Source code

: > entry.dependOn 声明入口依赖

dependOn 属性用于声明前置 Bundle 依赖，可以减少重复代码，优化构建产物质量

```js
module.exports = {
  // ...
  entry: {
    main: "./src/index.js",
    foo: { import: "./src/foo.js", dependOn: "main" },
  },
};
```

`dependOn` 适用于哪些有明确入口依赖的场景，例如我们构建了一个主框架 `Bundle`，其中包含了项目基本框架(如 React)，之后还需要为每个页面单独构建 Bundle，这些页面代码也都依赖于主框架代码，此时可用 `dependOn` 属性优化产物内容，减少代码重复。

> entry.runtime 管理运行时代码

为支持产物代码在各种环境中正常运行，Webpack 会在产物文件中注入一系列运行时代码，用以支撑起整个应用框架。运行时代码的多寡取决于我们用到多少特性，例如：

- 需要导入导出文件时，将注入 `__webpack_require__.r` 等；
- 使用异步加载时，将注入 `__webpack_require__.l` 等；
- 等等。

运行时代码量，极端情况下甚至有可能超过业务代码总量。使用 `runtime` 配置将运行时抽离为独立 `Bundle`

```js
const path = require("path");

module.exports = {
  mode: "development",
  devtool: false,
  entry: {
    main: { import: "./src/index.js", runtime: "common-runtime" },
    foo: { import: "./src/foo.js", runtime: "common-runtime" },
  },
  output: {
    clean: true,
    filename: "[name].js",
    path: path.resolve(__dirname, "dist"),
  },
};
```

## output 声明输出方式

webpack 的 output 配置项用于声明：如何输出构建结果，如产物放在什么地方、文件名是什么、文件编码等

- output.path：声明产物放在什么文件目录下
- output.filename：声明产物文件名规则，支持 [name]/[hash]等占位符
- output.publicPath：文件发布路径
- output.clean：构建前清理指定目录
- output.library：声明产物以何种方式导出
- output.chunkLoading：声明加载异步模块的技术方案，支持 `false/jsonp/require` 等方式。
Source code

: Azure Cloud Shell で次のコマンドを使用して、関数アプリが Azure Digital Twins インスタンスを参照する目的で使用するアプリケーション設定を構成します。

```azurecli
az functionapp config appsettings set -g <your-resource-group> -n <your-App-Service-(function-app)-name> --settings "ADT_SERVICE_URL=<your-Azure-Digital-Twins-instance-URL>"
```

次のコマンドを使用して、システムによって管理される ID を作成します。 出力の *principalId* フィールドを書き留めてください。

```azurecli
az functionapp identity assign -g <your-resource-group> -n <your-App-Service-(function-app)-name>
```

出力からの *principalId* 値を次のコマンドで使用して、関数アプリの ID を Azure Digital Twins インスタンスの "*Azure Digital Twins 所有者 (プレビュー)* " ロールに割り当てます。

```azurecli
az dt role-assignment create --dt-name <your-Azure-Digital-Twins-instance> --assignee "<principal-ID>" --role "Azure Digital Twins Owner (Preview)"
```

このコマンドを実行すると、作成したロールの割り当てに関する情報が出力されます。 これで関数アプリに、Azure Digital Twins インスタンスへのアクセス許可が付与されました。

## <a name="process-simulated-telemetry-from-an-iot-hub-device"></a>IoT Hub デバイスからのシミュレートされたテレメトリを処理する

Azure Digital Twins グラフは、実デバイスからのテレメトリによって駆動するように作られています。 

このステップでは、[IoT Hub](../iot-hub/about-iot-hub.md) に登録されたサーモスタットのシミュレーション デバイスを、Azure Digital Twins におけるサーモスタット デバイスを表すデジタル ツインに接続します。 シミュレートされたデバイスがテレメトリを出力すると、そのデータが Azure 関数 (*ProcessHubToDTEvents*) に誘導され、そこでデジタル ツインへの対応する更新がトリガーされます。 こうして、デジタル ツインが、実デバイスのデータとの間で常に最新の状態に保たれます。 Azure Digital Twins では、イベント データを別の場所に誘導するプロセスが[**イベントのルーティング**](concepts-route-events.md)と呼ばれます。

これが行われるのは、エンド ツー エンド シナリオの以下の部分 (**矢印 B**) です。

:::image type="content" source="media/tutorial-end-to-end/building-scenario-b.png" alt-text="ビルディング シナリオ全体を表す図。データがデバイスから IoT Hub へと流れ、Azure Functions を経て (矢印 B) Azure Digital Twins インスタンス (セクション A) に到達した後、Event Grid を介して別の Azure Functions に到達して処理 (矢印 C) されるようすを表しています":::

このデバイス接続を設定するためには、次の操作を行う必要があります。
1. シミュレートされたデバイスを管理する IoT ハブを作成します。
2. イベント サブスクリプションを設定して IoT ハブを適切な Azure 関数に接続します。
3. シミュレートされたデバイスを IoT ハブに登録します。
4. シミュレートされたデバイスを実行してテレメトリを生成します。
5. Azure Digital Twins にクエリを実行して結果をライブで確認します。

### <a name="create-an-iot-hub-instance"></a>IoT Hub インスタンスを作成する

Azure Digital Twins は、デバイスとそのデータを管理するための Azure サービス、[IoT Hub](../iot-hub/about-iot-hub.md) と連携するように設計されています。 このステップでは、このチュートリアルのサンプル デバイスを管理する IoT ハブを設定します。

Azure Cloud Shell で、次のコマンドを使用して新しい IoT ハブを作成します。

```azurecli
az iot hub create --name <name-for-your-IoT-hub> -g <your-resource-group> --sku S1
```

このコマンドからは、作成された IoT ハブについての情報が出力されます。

■ What this task involves ■
Write each line of the data down again exactly as it reads.

■ Answer for this exercise ■
Source code

: > entry.dependOn 声明入口依赖

dependOn 属性用于声明前置 Bundle 依赖，可以减少重复代码，优化构建产物质量

```js
module.exports = {
  // ...
  entry: {
    main: "./src/index.js",
    foo: { import: "./src/foo.js", dependOn: "main" },
  },
};
```

`dependOn` 适用于哪些有明确入口依赖的场景，例如我们构建了一个主框架 `Bundle`，其中包含了项目基本框架(如 React)，之后还需要为每个页面单独构建 Bundle，这些页面代码也都依赖于主框架代码，此时可用 `dependOn` 属性优化产物内容，减少代码重复。

> entry.runtime 管理运行时代码

为支持产物代码在各种环境中正常运行，Webpack 会在产物文件中注入一系列运行时代码，用以支撑起整个应用框架。运行时代码的多寡取决于我们用到多少特性，例如：

- 需要导入导出文件时，将注入 `__webpack_require__.r` 等；
- 使用异步加载时，将注入 `__webpack_require__.l` 等；
- 等等。

运行时代码量，极端情况下甚至有可能超过业务代码总量。使用 `runtime` 配置将运行时抽离为独立 `Bundle`

```js
const path = require("path");

module.exports = {
  mode: "development",
  devtool: false,
  entry: {
    main: { import: "./src/index.js", runtime: "common-runtime" },
    foo: { import: "./src/foo.js", runtime: "common-runtime" },
  },
  output: {
    clean: true,
    filename: "[name].js",
    path: path.resolve(__dirname, "dist"),
  },
};
```

## output 声明输出方式

webpack 的 output 配置项用于声明：如何输出构建结果，如产物放在什么地方、文件名是什么、文件编码等

- output.path：声明产物放在什么文件目录下
- output.filename：声明产物文件名规则，支持 [name]/[hash]等占位符
- output.publicPath：文件发布路径
- output.clean：构建前清理指定目录
- output.library：声明产物以何种方式导出
- output.chunkLoading：声明加载异步模块的技术方案，支持 `false/jsonp/require` 等方式。
Source code

: Azure Cloud Shell で次のコマンドを使用して、関数アプリが Azure Digital Twins インスタンスを参照する目的で使用するアプリケーション設定を構成します。

```azurecli
az functionapp config appsettings set -g <your-resource-group> -n <your-App-Service-(function-app)-name> --settings "ADT_SERVICE_URL=<your-Azure-Digital-Twins-instance-URL>"
```

次のコマンドを使用して、システムによって管理される ID を作成します。 出力の *principalId* フィールドを書き留めてください。

```azurecli
az functionapp identity assign -g <your-resource-group> -n <your-App-Service-(function-app)-name>
```

出力からの *principalId* 値を次のコマンドで使用して、関数アプリの ID を Azure Digital Twins インスタンスの "*Azure Digital Twins 所有者 (プレビュー)* " ロールに割り当てます。

```azurecli
az dt role-assignment create --dt-name <your-Azure-Digital-Twins-instance> --assignee "<principal-ID>" --role "Azure Digital Twins Owner (Preview)"
```

このコマンドを実行すると、作成したロールの割り当てに関する情報が出力されます。 これで関数アプリに、Azure Digital Twins インスタンスへのアクセス許可が付与されました。

## <a name="process-simulated-telemetry-from-an-iot-hub-device"></a>IoT Hub デバイスからのシミュレートされたテレメトリを処理する

Azure Digital Twins グラフは、実デバイスからのテレメトリによって駆動するように作られています。 

このステップでは、[IoT Hub](../iot-hub/about-iot-hub.md) に登録されたサーモスタットのシミュレーション デバイスを、Azure Digital Twins におけるサーモスタット デバイスを表すデジタル ツインに接続します。 シミュレートされたデバイスがテレメトリを出力すると、そのデータが Azure 関数 (*ProcessHubToDTEvents*) に誘導され、そこでデジタル ツインへの対応する更新がトリガーされます。 こうして、デジタル ツインが、実デバイスのデータとの間で常に最新の状態に保たれます。 Azure Digital Twins では、イベント データを別の場所に誘導するプロセスが[**イベントのルーティング**](concepts-route-events.md)と呼ばれます。

これが行われるのは、エンド ツー エンド シナリオの以下の部分 (**矢印 B**) です。

:::image type="content" source="media/tutorial-end-to-end/building-scenario-b.png" alt-text="ビルディング シナリオ全体を表す図。データがデバイスから IoT Hub へと流れ、Azure Functions を経て (矢印 B) Azure Digital Twins インスタンス (セクション A) に到達した後、Event Grid を介して別の Azure Functions に到達して処理 (矢印 C) されるようすを表しています":::

このデバイス接続を設定するためには、次の操作を行う必要があります。
1. シミュレートされたデバイスを管理する IoT ハブを作成します。
2. イベント サブスクリプションを設定して IoT ハブを適切な Azure 関数に接続します。
3. シミュレートされたデバイスを IoT ハブに登録します。
4. シミュレートされたデバイスを実行してテレメトリを生成します。
5. Azure Digital Twins にクエリを実行して結果をライブで確認します。

### <a name="create-an-iot-hub-instance"></a>IoT Hub インスタンスを作成する

Azure Digital Twins は、デバイスとそのデータを管理するための Azure サービス、[IoT Hub](../iot-hub/about-iot-hub.md) と連携するように設計されています。 このステップでは、このチュートリアルのサンプル デバイスを管理する IoT ハブを設定します。

Azure Cloud Shell で、次のコマンドを使用して新しい IoT ハブを作成します。

```azurecli
az iot hub create --name <name-for-your-IoT-hub> -g <your-resource-group> --sku S1
```

このコマンドからは、作成された IoT ハブについての情報が出力されます。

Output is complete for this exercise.